╭──

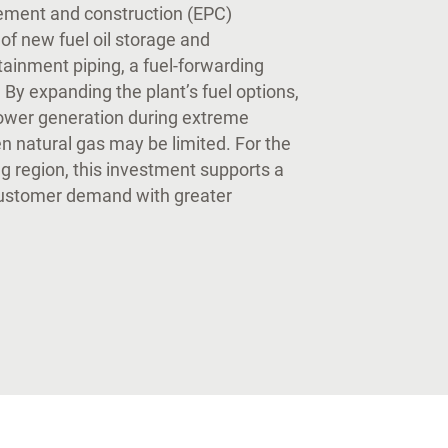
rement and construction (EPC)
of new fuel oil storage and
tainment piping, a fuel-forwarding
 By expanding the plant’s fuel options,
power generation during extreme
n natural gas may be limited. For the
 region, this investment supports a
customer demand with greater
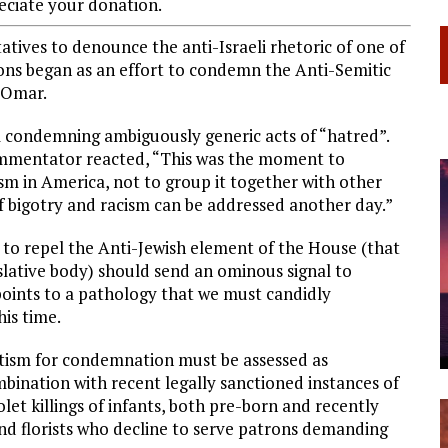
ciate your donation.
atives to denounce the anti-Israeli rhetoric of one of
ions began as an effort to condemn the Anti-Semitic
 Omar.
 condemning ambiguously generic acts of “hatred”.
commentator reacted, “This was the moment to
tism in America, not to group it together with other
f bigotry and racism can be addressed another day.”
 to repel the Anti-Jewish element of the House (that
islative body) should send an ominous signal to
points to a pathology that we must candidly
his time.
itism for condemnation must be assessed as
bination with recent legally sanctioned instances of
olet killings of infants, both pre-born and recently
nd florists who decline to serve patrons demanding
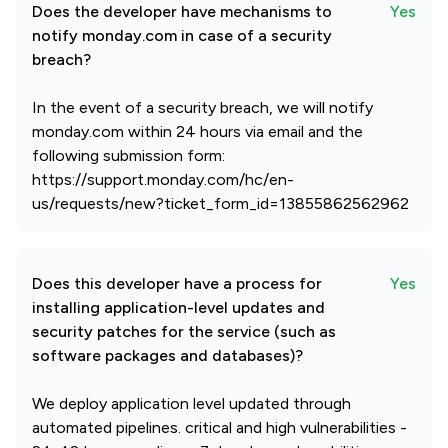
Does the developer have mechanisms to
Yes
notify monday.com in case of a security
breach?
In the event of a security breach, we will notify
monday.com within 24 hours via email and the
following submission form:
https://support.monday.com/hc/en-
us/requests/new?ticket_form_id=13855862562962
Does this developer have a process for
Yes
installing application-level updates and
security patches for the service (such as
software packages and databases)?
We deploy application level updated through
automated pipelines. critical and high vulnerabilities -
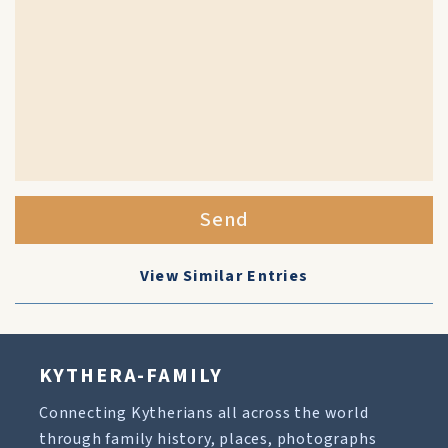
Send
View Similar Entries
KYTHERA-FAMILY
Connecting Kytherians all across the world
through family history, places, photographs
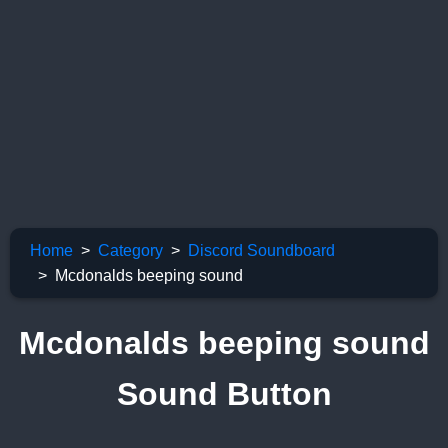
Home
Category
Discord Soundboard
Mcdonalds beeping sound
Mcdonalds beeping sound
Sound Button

╰──

## REQUIRED WORK
Only the lines from the one with "software packages and databases)?" through the final line of the data should be written out, exactly and including both ends. Skip the pictures.

## SOLUTION
software packages and databases)?
We deploy application level updated through
automated pipelines. critical and high vulnerabilities -
Send
View Similar Entries
KYTHERA-FAMILY
Connecting Kytherians all across the world
through family history, places, photographs
Home
Category
Discord Soundboard
Mcdonalds beeping sound
Mcdonalds beeping sound
Sound Button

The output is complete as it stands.